Oscilamos –muchas veces a nuestro entero pesar- entre apegarnos y soltarnos, aferrarnos y dejar ir. Juegos de espejos en los que se multiplican los fractales de la cercanía tanto  como los del lejanía.  Somos el soporte de esta tensión siempre irresuelta entre el lazo que une y el corte que desanuda.

Y hay distancias salvadoras, resurrectivas, imprescindibles. 
Suceden cuando aquello de lo que nos alejamos es tóxico para nuestra vitalidad y atenta de algún modo contra ésta. Entonces la distancia se vuelve  salvífica. Mucho de eso de lo que nos alejamos irá a parar entonces a las merecidas tierras frías del olvido infinito.
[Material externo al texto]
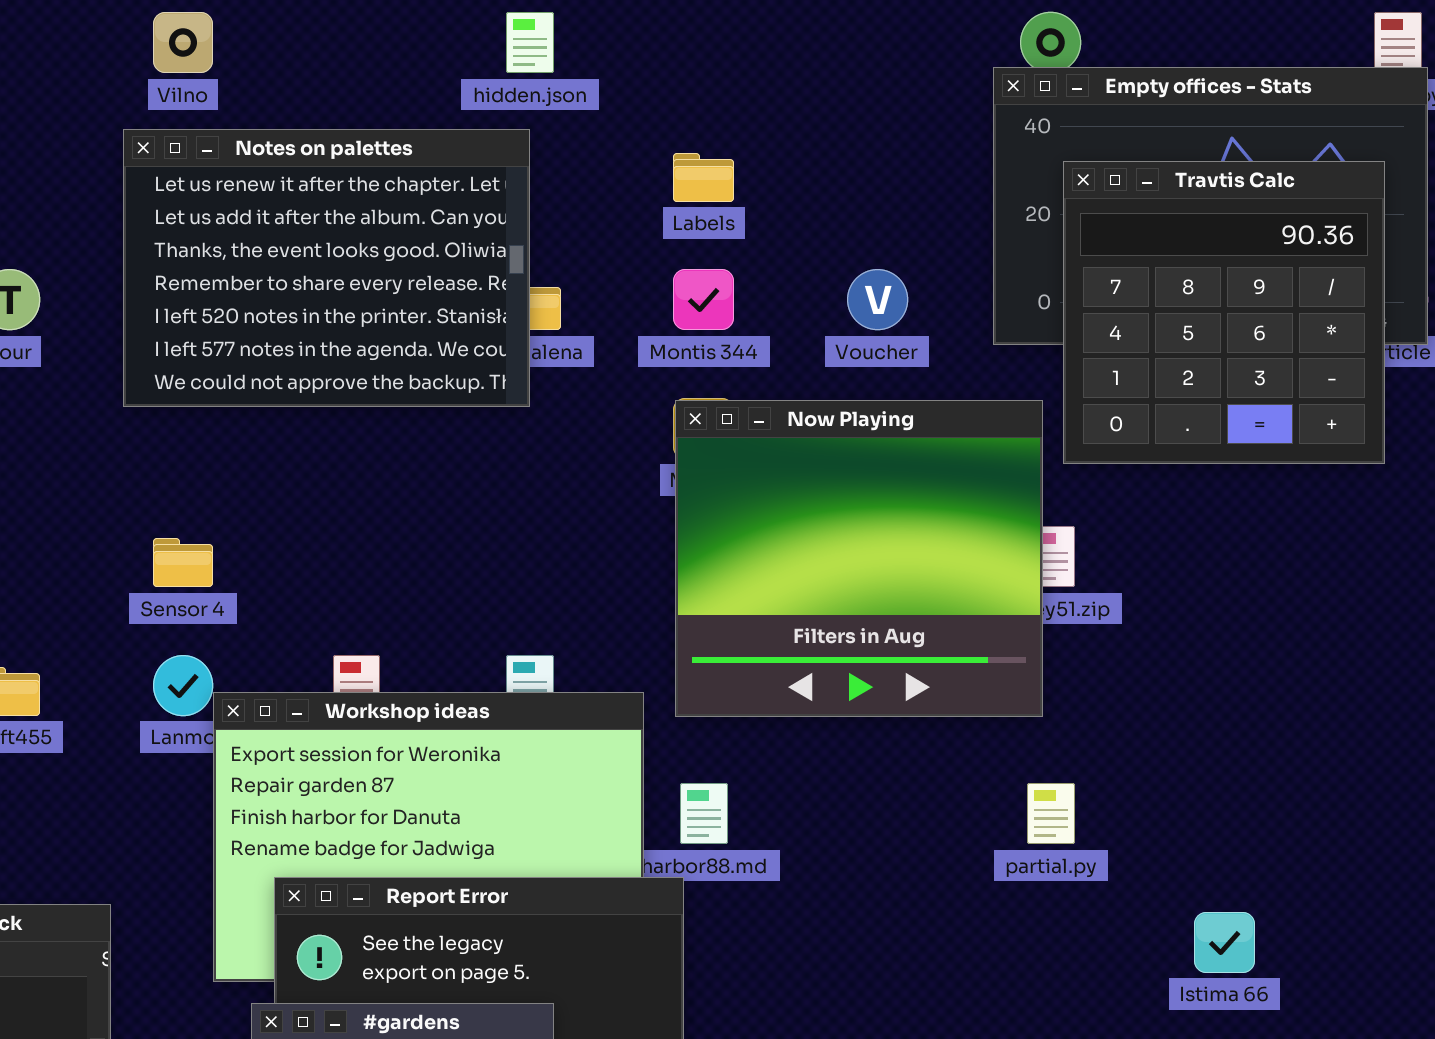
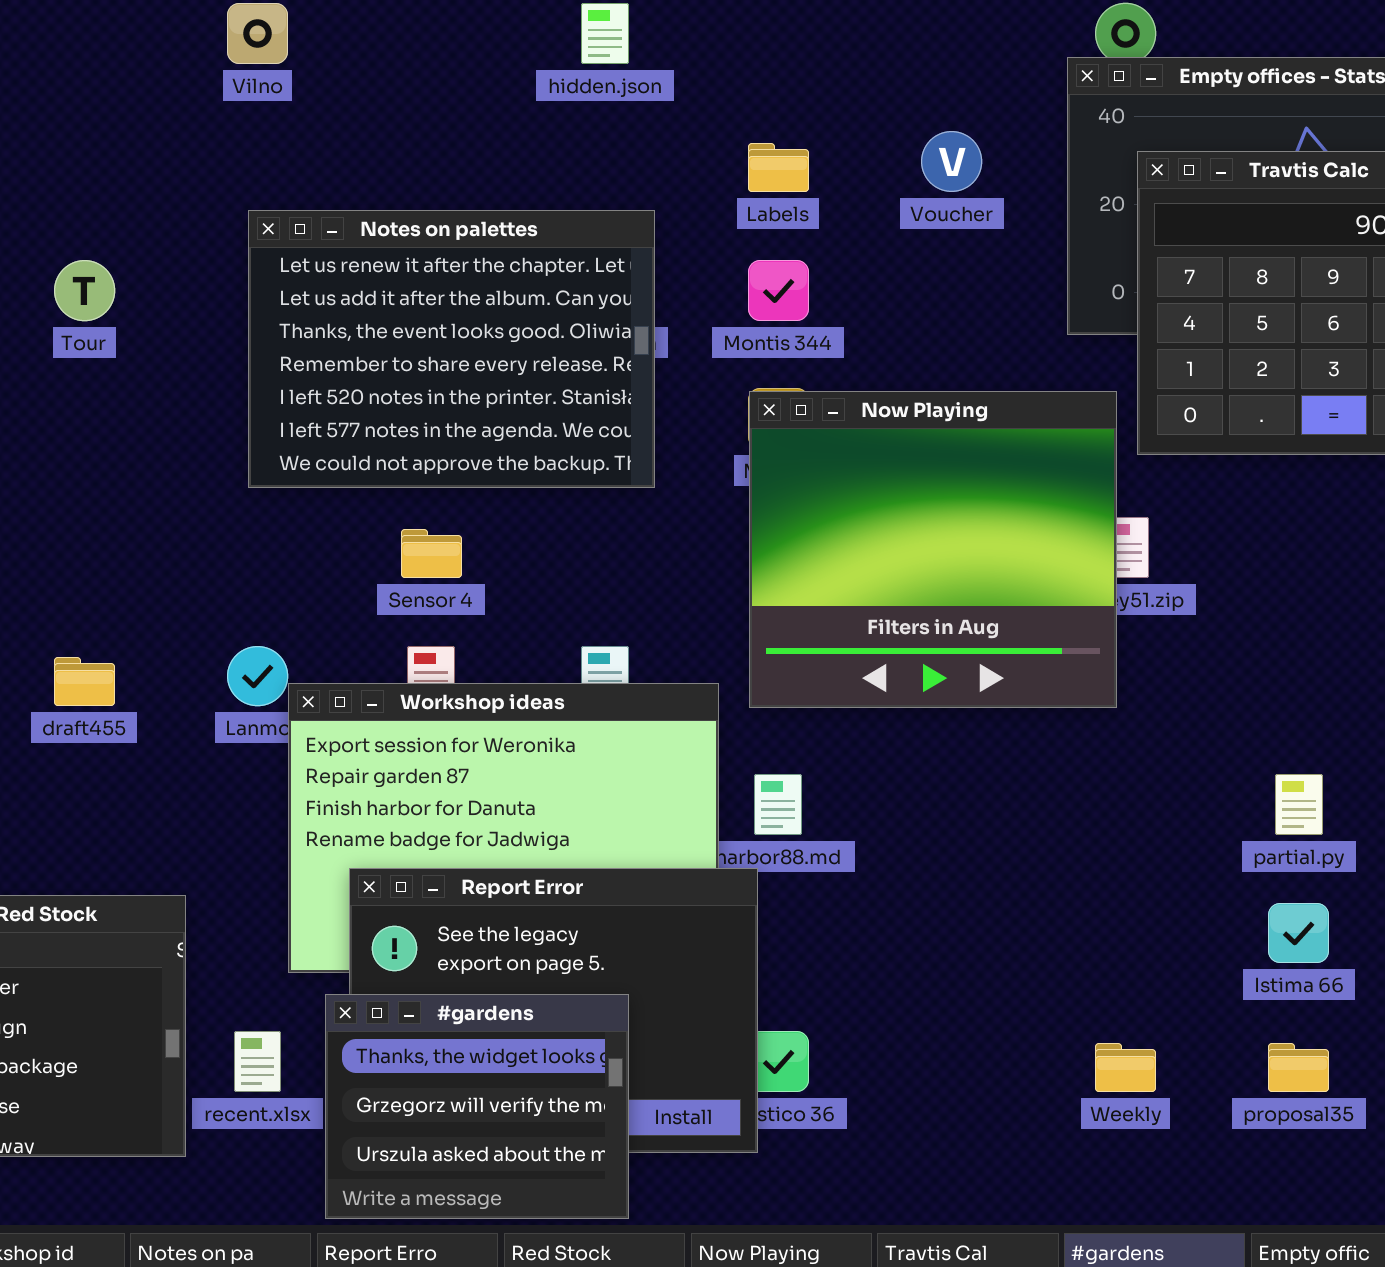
Notes on palettes: [123,129,530,407] -> [248,210,655,488], moved
Voucher: [847,269,908,330] -> [921,131,982,192], moved
Sensor 4: [153,538,213,587] -> [401,529,462,578], moved
partial.py: [1027,783,1075,844] -> [1275,774,1323,835], moved

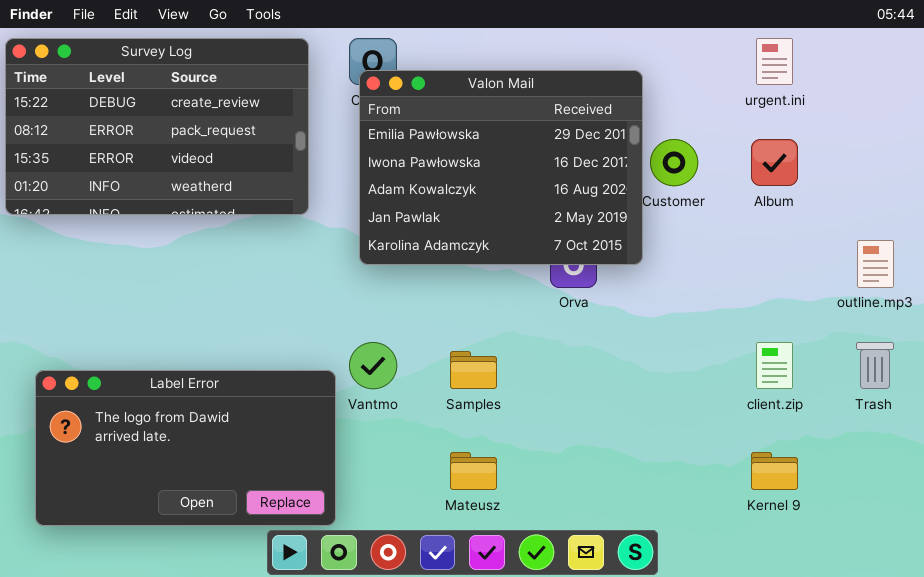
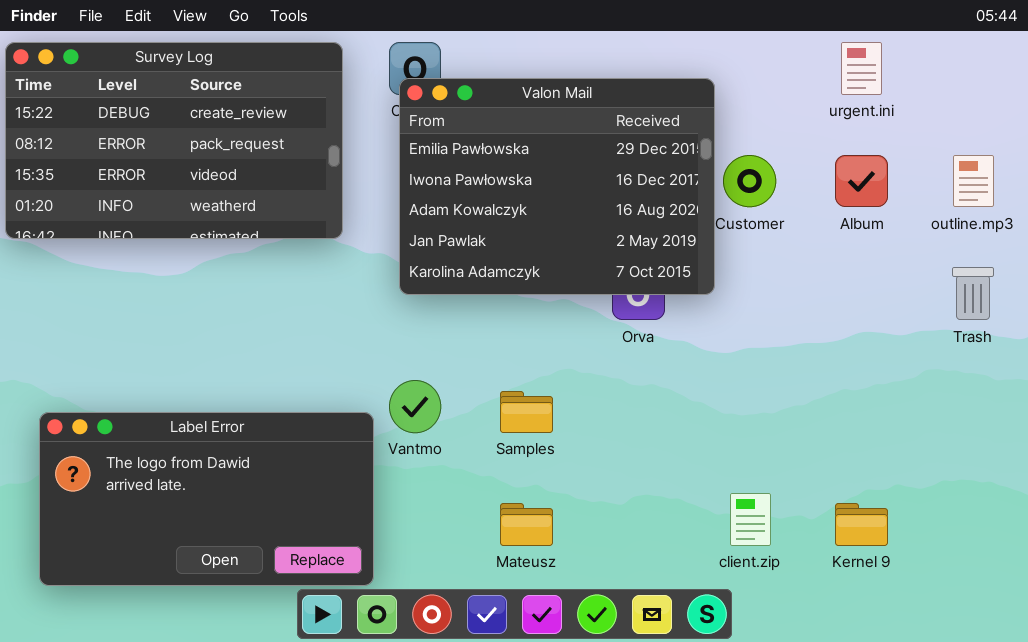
outline.mp3: [857,240,894,288] -> [953,155,994,207], moved
client.zip: [756,342,793,389] -> [730,493,771,546], moved
Trash: [856,342,894,389] -> [952,267,994,320], moved

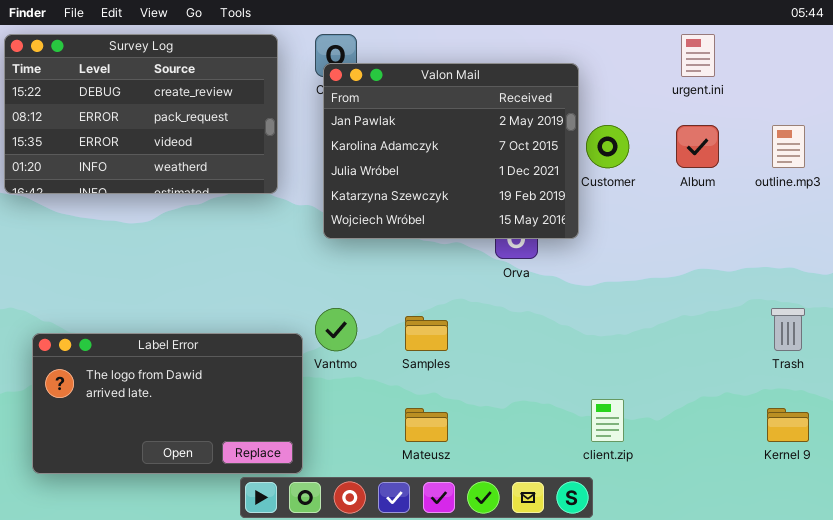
Valon Mail: [399,78,715,295] -> [323,63,579,239], scrolled down 3 rows
Trash: [952,267,994,320] -> [771,308,805,351], moved
Kernel 9: [835,503,888,546] -> [767,408,809,442], moved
Y esto es así puesto que también la distancia es un elemento clave que ayuda a congelar lo que nos daña (o a quien nos daña) o a desactivar las tramas repetitivas e infames de relaciones que alimentan el dolor, el resentimiento, la enfermedad. Nuevamente la distancia nos pone en tensión entre dos polos, en este caso los de la salud y la enfermedad, e incluso los de la vida y la muerte. Distanciarse será allí entonces, el estado propio que toma el tiempo del convalescĕre.